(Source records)
####################

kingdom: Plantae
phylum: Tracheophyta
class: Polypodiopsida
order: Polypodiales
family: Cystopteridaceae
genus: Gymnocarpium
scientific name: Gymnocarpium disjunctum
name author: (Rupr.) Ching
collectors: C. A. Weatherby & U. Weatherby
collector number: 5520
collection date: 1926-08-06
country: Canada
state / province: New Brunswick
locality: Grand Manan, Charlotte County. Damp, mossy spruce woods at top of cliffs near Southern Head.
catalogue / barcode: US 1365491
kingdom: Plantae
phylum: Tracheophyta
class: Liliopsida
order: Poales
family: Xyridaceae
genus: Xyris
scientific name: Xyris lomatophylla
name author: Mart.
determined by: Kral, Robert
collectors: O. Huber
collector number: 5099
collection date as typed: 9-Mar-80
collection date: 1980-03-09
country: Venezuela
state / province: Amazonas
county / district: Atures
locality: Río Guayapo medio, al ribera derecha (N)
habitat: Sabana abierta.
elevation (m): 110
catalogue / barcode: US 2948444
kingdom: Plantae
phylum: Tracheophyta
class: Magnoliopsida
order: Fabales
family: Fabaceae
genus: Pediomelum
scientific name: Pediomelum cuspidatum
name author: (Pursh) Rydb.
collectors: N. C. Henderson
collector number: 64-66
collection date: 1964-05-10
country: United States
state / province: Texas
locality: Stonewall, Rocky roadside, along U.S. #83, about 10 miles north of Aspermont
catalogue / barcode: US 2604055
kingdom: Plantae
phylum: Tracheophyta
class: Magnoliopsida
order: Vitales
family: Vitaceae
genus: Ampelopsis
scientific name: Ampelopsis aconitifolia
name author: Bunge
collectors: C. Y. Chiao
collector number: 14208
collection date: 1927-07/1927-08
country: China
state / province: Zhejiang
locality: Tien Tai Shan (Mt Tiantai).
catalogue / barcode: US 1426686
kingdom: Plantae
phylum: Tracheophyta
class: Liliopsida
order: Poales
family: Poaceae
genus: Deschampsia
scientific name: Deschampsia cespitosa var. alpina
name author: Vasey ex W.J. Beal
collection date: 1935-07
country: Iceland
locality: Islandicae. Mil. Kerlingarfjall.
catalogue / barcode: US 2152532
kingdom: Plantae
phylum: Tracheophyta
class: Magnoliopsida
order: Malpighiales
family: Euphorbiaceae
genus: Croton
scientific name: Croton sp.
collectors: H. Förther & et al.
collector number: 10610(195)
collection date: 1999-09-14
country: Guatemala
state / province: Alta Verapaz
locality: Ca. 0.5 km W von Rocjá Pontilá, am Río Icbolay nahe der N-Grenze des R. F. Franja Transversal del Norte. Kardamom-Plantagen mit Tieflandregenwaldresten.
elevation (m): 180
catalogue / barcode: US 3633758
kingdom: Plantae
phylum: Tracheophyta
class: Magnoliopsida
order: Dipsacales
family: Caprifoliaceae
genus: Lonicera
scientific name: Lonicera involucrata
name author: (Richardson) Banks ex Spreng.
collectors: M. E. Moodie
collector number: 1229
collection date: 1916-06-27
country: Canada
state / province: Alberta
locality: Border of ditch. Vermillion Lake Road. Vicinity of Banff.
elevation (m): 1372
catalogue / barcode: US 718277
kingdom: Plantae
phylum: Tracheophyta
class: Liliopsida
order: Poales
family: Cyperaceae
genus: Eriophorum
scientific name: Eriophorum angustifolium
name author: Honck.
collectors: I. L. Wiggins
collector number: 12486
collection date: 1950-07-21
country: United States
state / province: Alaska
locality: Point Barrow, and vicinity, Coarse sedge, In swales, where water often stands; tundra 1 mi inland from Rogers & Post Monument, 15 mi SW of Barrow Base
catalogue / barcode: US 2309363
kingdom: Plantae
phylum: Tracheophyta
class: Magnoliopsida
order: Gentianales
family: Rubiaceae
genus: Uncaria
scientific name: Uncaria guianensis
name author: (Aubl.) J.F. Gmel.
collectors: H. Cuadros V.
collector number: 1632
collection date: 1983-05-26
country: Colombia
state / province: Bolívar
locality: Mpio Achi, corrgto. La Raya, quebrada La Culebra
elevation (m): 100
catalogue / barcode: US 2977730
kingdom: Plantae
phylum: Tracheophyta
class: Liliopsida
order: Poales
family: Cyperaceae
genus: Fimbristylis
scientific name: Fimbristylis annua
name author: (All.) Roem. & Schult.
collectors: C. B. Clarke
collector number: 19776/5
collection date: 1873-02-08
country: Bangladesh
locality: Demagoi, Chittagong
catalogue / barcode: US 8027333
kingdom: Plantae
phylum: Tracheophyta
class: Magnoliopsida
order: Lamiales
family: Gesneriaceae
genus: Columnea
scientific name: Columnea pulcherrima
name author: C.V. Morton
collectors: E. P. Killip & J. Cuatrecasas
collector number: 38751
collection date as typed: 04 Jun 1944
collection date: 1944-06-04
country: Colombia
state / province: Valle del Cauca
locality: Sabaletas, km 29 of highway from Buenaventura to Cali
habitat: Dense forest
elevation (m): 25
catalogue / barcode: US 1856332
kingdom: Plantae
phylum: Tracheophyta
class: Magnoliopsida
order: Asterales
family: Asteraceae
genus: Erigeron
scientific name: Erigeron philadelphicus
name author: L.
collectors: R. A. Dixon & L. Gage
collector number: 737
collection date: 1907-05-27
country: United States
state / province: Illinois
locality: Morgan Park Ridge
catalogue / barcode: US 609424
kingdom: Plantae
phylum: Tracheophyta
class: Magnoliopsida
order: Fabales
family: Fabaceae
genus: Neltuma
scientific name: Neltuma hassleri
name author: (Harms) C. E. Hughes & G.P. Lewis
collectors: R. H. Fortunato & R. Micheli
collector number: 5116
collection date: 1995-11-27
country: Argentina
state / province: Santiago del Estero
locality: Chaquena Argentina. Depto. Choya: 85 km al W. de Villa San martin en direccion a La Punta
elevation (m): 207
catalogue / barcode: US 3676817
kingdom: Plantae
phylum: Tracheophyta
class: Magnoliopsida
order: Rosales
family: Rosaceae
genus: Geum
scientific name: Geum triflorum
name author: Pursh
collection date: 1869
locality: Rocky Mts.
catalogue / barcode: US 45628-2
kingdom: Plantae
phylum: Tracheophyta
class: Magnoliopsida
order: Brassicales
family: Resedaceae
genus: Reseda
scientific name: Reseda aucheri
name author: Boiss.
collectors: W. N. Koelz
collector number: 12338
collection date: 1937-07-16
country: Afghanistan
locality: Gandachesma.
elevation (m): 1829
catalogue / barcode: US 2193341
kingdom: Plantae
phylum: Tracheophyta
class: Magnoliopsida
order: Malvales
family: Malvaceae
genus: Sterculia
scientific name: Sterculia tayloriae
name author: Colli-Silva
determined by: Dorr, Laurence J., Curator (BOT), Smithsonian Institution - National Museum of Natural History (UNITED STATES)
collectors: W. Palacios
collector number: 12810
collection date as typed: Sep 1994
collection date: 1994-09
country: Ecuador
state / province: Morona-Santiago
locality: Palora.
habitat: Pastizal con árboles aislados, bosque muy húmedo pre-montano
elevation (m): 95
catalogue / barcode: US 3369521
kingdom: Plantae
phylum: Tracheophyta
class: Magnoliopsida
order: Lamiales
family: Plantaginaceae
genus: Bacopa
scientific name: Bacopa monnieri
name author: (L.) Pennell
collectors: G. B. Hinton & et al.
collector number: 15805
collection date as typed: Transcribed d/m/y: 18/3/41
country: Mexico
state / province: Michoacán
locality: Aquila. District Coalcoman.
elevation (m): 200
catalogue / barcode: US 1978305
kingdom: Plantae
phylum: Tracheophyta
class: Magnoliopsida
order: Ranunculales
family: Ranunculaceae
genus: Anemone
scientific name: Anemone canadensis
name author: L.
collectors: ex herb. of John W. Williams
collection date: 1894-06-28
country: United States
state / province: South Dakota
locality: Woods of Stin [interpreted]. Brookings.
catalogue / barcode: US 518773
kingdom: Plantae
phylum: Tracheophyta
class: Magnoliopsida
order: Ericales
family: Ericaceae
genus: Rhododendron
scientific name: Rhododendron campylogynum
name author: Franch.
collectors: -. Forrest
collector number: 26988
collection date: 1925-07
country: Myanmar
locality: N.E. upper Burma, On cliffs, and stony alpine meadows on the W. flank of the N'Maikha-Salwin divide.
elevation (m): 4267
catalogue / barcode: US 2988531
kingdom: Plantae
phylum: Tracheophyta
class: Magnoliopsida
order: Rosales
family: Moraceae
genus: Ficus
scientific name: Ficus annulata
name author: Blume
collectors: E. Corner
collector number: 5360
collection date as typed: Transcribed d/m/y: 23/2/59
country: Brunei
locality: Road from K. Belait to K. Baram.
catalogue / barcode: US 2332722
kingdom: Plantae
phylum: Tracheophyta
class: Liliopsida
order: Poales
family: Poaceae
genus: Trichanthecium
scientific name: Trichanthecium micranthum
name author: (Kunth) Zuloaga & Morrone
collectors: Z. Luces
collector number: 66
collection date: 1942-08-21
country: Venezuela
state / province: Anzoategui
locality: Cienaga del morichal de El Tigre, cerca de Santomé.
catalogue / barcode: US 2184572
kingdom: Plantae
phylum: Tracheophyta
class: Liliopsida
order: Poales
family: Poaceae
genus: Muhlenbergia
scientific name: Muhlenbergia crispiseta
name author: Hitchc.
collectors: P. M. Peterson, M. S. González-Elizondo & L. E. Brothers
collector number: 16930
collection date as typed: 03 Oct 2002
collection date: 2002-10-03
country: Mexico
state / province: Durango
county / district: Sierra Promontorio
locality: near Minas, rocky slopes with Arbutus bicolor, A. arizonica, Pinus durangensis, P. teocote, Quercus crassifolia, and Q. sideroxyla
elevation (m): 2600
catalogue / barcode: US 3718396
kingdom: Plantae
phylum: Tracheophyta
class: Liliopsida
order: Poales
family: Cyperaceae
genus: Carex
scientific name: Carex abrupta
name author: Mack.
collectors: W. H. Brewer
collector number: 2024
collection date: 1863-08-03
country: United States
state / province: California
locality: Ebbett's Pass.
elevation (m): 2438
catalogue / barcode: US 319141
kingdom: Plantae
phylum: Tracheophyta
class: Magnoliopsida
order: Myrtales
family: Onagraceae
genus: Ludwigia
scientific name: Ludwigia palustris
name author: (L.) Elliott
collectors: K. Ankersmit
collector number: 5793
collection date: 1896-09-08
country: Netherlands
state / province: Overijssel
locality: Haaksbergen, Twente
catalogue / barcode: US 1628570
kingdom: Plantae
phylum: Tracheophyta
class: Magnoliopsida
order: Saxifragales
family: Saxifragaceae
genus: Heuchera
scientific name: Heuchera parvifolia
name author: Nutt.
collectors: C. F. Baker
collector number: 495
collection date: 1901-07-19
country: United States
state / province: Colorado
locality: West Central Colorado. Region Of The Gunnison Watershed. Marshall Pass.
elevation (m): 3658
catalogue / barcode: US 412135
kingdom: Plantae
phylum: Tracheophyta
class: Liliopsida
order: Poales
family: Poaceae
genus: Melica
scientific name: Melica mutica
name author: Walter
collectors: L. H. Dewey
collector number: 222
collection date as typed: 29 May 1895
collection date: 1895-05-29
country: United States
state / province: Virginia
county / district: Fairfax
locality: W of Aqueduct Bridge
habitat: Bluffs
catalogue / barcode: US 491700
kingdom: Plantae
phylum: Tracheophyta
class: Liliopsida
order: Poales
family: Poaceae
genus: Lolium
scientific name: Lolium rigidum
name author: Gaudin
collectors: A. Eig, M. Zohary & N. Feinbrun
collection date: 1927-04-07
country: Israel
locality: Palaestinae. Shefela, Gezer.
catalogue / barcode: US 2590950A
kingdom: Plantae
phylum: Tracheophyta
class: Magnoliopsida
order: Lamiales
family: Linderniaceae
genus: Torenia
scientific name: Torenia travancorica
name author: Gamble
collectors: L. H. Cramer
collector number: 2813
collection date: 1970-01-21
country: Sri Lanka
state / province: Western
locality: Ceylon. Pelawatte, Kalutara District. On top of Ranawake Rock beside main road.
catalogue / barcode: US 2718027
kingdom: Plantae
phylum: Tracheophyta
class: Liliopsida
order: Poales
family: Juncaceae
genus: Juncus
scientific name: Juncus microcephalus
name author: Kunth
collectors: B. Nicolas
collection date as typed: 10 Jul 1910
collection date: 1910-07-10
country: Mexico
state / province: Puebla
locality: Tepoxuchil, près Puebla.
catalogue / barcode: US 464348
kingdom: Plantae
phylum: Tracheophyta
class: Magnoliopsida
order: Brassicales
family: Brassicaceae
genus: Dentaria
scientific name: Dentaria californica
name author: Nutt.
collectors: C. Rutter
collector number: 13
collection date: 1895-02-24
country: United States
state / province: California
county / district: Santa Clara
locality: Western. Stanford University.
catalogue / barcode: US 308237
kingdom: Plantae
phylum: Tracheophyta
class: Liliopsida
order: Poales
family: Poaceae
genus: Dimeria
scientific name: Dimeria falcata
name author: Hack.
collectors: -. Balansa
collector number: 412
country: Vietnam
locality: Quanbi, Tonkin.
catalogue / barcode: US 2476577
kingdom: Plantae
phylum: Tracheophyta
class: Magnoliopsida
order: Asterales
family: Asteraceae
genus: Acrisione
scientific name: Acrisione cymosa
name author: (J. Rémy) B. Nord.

####################

[AIM OF THE TASK] Reproduce the material above word for word, starting with the line that contains "name author: Gaudin" and going on through the line that contains "scientific name: Torenia travancorica".

[CORRECT RESPONSE]
name author: Gaudin
collectors: A. Eig, M. Zohary & N. Feinbrun
collection date: 1927-04-07
country: Israel
locality: Palaestinae. Shefela, Gezer.
catalogue / barcode: US 2590950A
kingdom: Plantae
phylum: Tracheophyta
class: Magnoliopsida
order: Lamiales
family: Linderniaceae
genus: Torenia
scientific name: Torenia travancorica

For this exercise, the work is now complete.